Während Bolsonaros TV-Ansprache machten in mehr als einem Dutzend Städten des Landes die Menschen ihrem Unmut mit den „panelaços“Luft, dem Schlagen auf Pfannen und Töpfe. Nach einer Umfrage des
Meinungsforschungsinstituts Datafolha halten 54 Prozent der Brasilianer das Krisenmanagement Bolsonaros für schlecht, sechs Prozent mehr als im Januar.
Nach Angaben der Gesundheitsstiftung Fiocruz durchlebt Brasilien gerade den „größten Kollaps des Gesundheitssystems und der Krankenhäuser in seiner Geschichte“. Experten fordern wegen der Auslastung der Intensivbetten, alle nicht essenziellen Aktivitäten für mindestens 14 Tage herunterzufahren.
Im bevölkerungsreichsten und wohlhabendsten Bundesstaat São Paulo sind die Krankenhäuser voll und die Intensivstationen zu 91 Prozent ausgelastet. In den meisten anderen Staaten ist die Lage vergleichbar verheerend. Vergangene Woche meldeten 18 der 26 Bundesstaaten, dass die Narkosemittel für die Intubationen knapp würden und dass in mehr als 100 Städten die Sauerstoffvorräte zur Neige gingen. Die Frente Nacional de Prefeitos, ein Zusammenschluss von Bürgermeistern aus über 400 Städten, forderte die Zentralregierung auf, die Krankenhäuser mit Sedativa und Sauerstoff zu versorgen, sonst seien die Vorräte innerhalb von 14 Tagen aufgebraucht, Patienten drohten dann zu ersticken.
Epidemiologen warnen bereits, von Brasilien könnte die neue Virusvariante um die Welt gehen, die sich im Amazonasbecken ausbreitet und schon auf die Nachbarländer überzuspringen droht. „Brasilien ist eine Bedrohung für die globale Gesundheit“, sagte der Mediziner Pedro Hallal aus dem Bundesstaat Rio Grande do Sul vor einigen Tagen. Nur ein rigider Lockdown mit einer verbesserten Impfkampagne könne eine dramatische Zuspitzung der Krise mit internationalen Folgen verhindern.

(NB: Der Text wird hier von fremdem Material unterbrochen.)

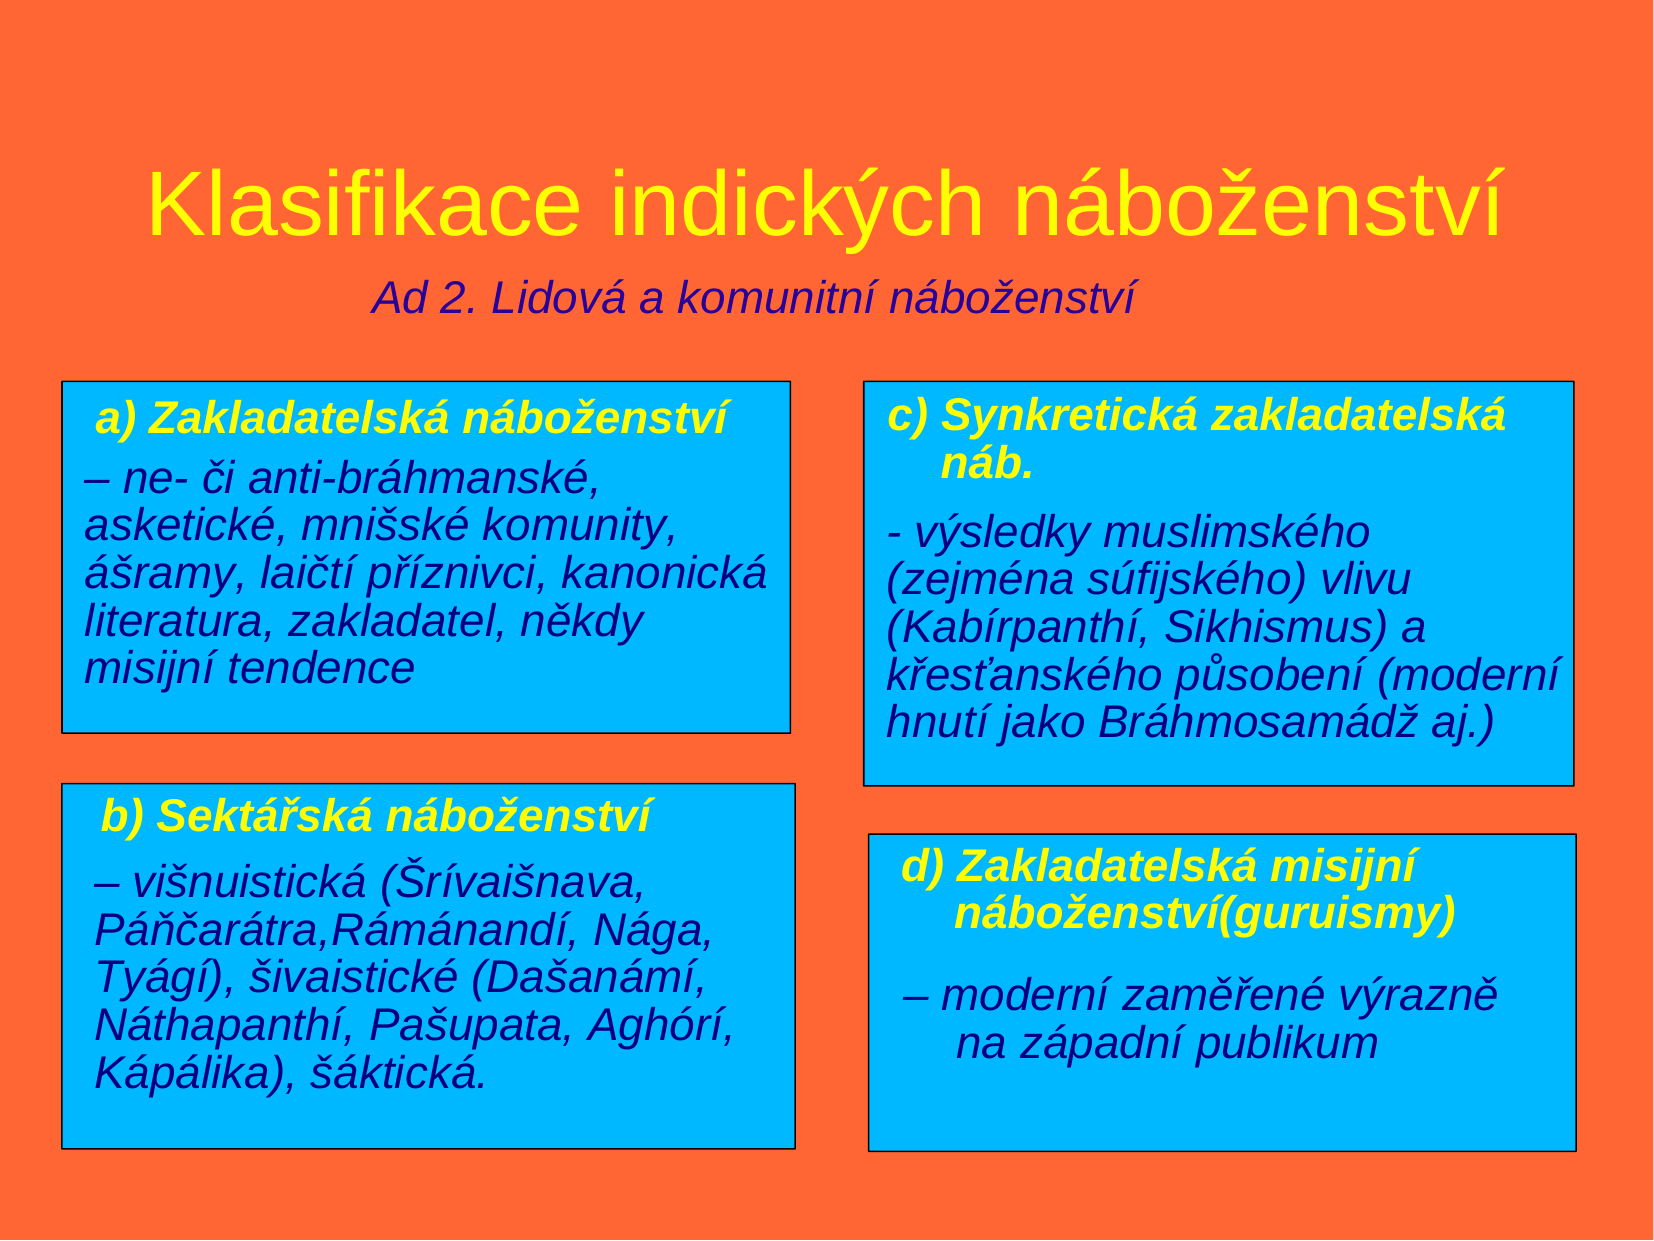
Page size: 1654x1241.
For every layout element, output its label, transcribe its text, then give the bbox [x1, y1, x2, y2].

text_box d) Zakladatelská misijní náboženství(guruismy) [883, 842, 1605, 939]
title Klasifikace indických náboženství [121, 102, 1534, 311]
text_box [863, 381, 1574, 786]
text_box a) Zakladatelská náboženství [78, 395, 789, 444]
text_box b) Sektářská náboženství [83, 792, 800, 841]
text_box [868, 834, 1577, 1152]
text_box [61, 783, 796, 1149]
text_box Ad 2. Lidová a komunitní náboženství [372, 275, 1147, 324]
text_box – moderní zaměřené výrazně na západní publikum [885, 972, 1560, 1069]
text_box c) Synkretická zakladatelská náb. [869, 392, 1592, 489]
text_box [62, 381, 791, 734]
text_box – višnuistická (Šrívaišnava, Páňčarátra,Rámánandí, Nága, Tyágí), šivaistické (Dašanámí, Náthapanthí, Pašupata, Aghórí, Kápálika), šáktická. [94, 859, 773, 1099]
text_box – ne- či anti-bráhmanské, asketické, mnišské komunity, ášramy, laičtí příznivci, kanonická literatura, zakladatel, někdy misijní tendence [84, 454, 775, 694]
text_box - výsledky muslimského (zejména súfijského) vlivu (Kabírpanthí, Sikhismus) a křesťanského působení (moderní hnutí jako Bráhmosamádž aj.) [886, 509, 1570, 748]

In Brasilien wird der Astra-Zeneca-Impfstoff gegeben, auch das chinesische Mittel Sinovac, das aber mittlerweile ausgeht. Bolsonaro weigerte sich am Anfang aus ideologischen Gründen, das Vakzin in Peking zu kaufen. Nun wird es doch geliefert und in Brasilien selbst produziert. Doch China verzögert die Zulieferung der Grundstoffe für die Produktion und setzt diese als politisches Druckmittel ein. So stottert die Impfkampagne schon wieder. Bis Dienstag waren 12,79 Millionen Brasilianer mit der ersten Dosis versorgt worden. Das sind 6,04 Prozent der Bevölkerung. Immerhin hat die Regierung jetzt auch Lieferverträge für die Vakzine Sputnik, Biontech-Pfizer und Johnson & Johnson abgeschlossen.